## Excerpted text
- - - - - - -
Marcos Steuernagel – Could you mention an example of an instance in which Brecht’s theory had to be reinvented, reevaluated because of the differences in context?
Sérgio de Carvalho – In some plays, such as in Saint Joan of the Stockyards, Brecht works with Enlightenment configurations of ideology. Morgan, the great capitalist of the meatpacking industry, quotes Goethe and Schiller while he negotiates over sausages in Chicago. He laments the horrors of the meat industry in the tone of German humanist poetry, in the same movement as he fights his rivals to death and stands on the necks of the butcher workpeople. There you have a specific model: an interaction between a dehumanizing practice and a humanist discourse. In Brecht, it’s not about a simple opposition anymore; it’s an interaction. However, when you look at the history of the Brazilian bourgeoisie, you realize that classical idealism never served the purpose of covering up anything. Even when it was used to justify barbarous actions, the discourse of the defense of freedom and justice was never taken seriously; it was a lettered ornament that juxtaposed the cruel practice. The cultural blurriness of the Brazilian elite is much more intense. The historical oscillation in the development of a bourgeois character in Brazilian elite contributed to make the representation of social conflicts always more smoky, less clear. Here, oppression and the rationale behind it have a different appearance. Therefore, you need to examine this and create different characters. For a bourgeoisie that did not work towards the ideal of autonomy, that did not fully go through industrial revolution, a national revolution, and a democratic revolution—the culture of exploration has a different face. On the other hand, Brazil always reflects the progress of the world: that which worldwide capitalism is becoming. Here deregulation is the norm, the worker has no autonomy to negotiate his workforce, the notion of law and rights is confusing, the inheritance of slavery has not disappeared from the social landscape. And you have to take these things into account. You have to create characters that are more ambiguous, dominations that are more intimate, violences that are more affable, diffused, internalized. At the same time, you have to evaluate the current stage of class struggle, so as to not represent only a theatre of defeat or of social mess. It is crucial to point to the existence, though without illusions, of opposition attempts that take place through organized politics.
- - - - - - -
## Extracted information
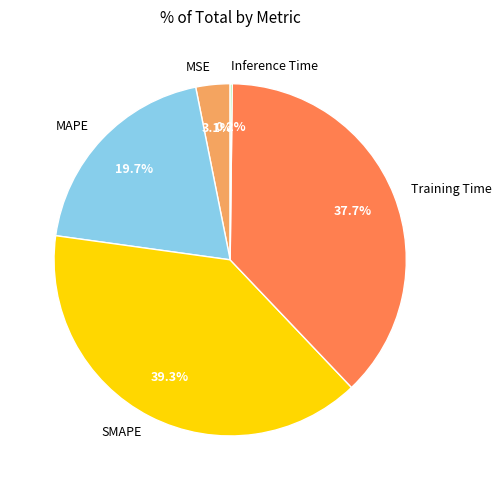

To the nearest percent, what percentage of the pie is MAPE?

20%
- - - - - - -
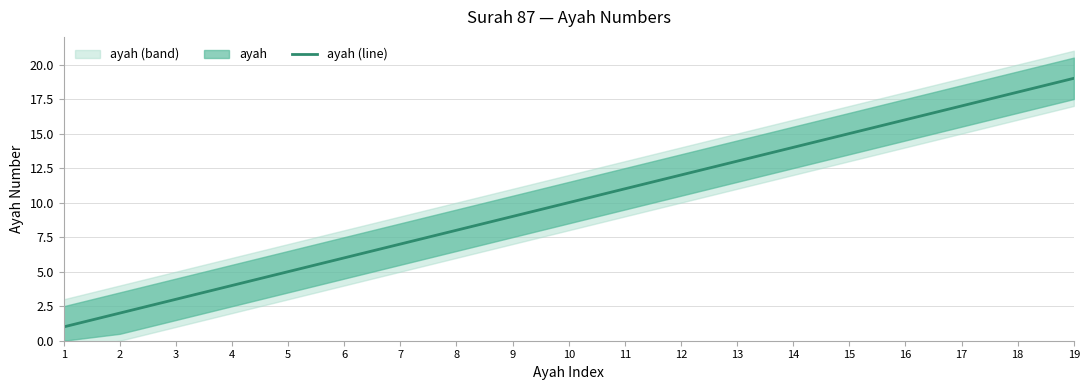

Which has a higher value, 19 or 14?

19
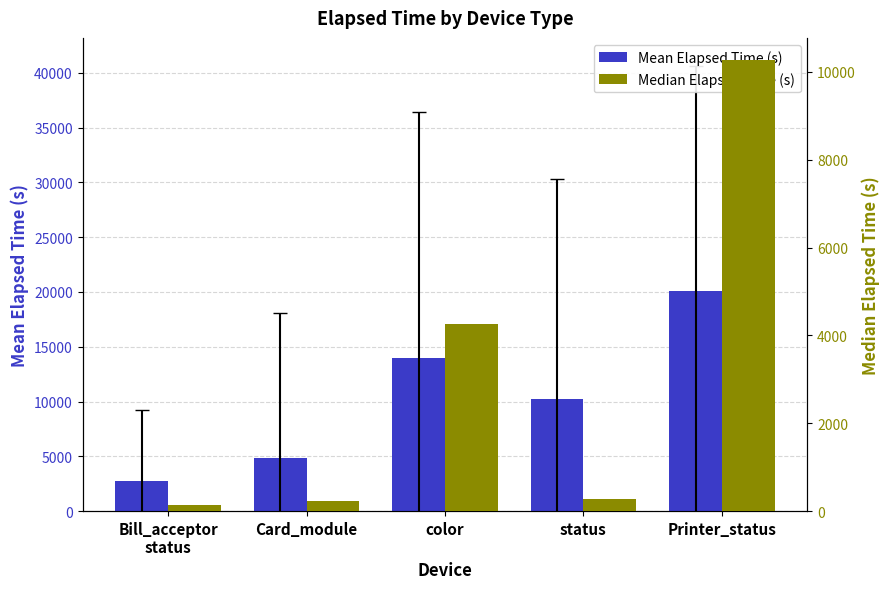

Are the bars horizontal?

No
- - - - - - -
## Instructions for the task
In the interview, which two poets does Morgan quote while he negotiates over sausages in Chicago?

## Final answer
Goethe and Schiller.